Arrivò il nostro primo Natale, nella nostra prima casa, con il nostro primo albero…E con la mia improvvisa scoperta dei biscotti di Natale.
Vi rassicuro sul fatto che io sono abituata a cucinare (e mangiare) ogni quantità e qualità di dolce e pietanza.A Natale poi, levate proprio.
Ovviamente cucinavo dei biscotti e dei dolci natalizi in occasione delle festività, ma non avevo mai pensato di regalarli. Almeno fino a che non conobbi le zie del concubin.
All’inizio, non ci feci molto caso.
Comparivano improvvisamente buste e pacchi di prodotti da forno “homemade” nella nostra cucina.

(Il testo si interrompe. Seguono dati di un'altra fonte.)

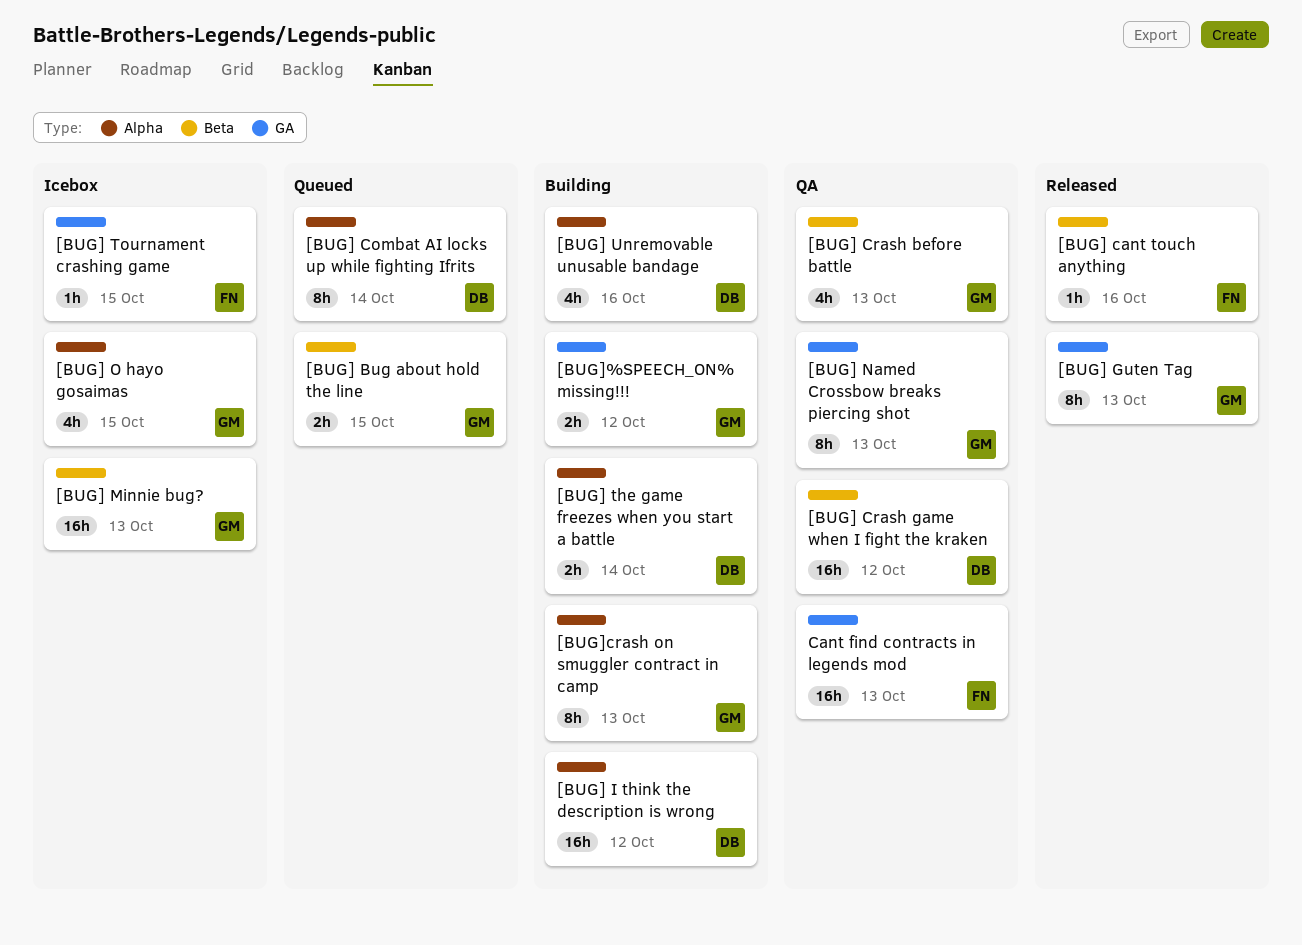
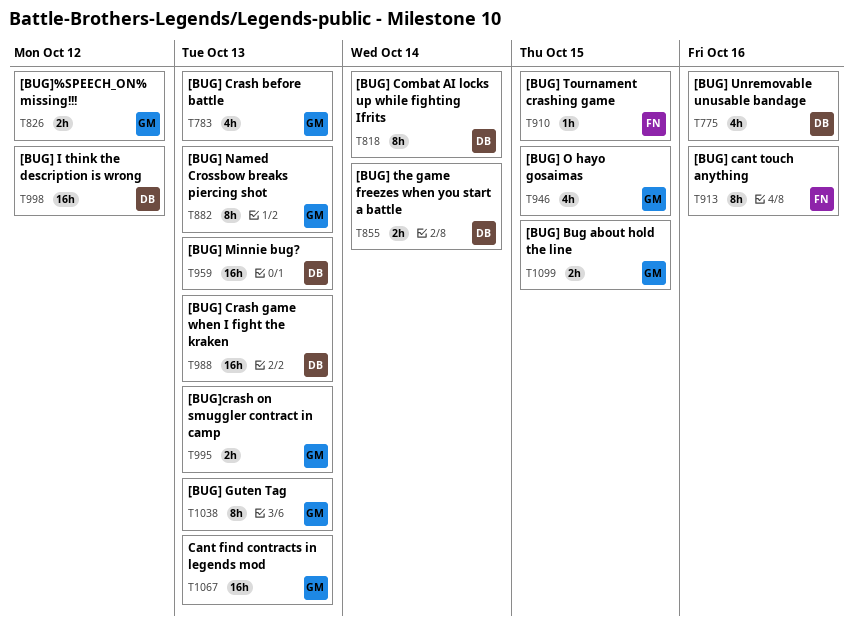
[BUG] cant touch anything, estimate: 1h -> 8h
[BUG] Crash game when I fight the kraken, due: Oct 12 -> Oct 13
[BUG] Minnie bug?, owner: GM -> DB
[BUG]crash on smuggler contract in camp, estimate: 8h -> 2h
Cant find contracts in legends mod, owner: FN -> GM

In risposta all’enorme punto interrogativo che mi si dipingeva in volto, il concubin non sembrava allarmato dalla mole di dolci che cresceva a dismisura, e rispondeva ogni volta con un vago “Li manda zia Peppa/Ornata/Fedora/Argentina/Deanice, ecc…”
Arrivata a Natale, avevo diversi chili in più e la certezza che il bacino di parentela del concubin fosse pressochè infinito.
Negli anni a venire, imparai che in realtà si trattava di un vero e proprio contest familiare: una guerra matriarcale di biscotti delle feste.
Ogni famiglia ha la sua specialità e il suo marchio.
La mamma del concubin ad esempio per fare i suoi famosi tozzetti (rigorosamente in diverse versioni per accontentare tutti) schiavizza il marito a sgusciare tonnellate di nocciole già da Settembre. Nel mese di Dicembre, ogni volta che li andiamo a trovare, lei è in cucina e sta sfornando qualcosa e lui che rompe nocciole.
Per darvi un’idea, ha una stanza di smistamento dover conserva tutti i pacchi da donare ai parenti, con un’etichetta per ogni nucleo familiare. Suo figlio, le ha anche candidamente suggerito di chiedere al vicino fornaio di affitarle il suo forno, perché più grande.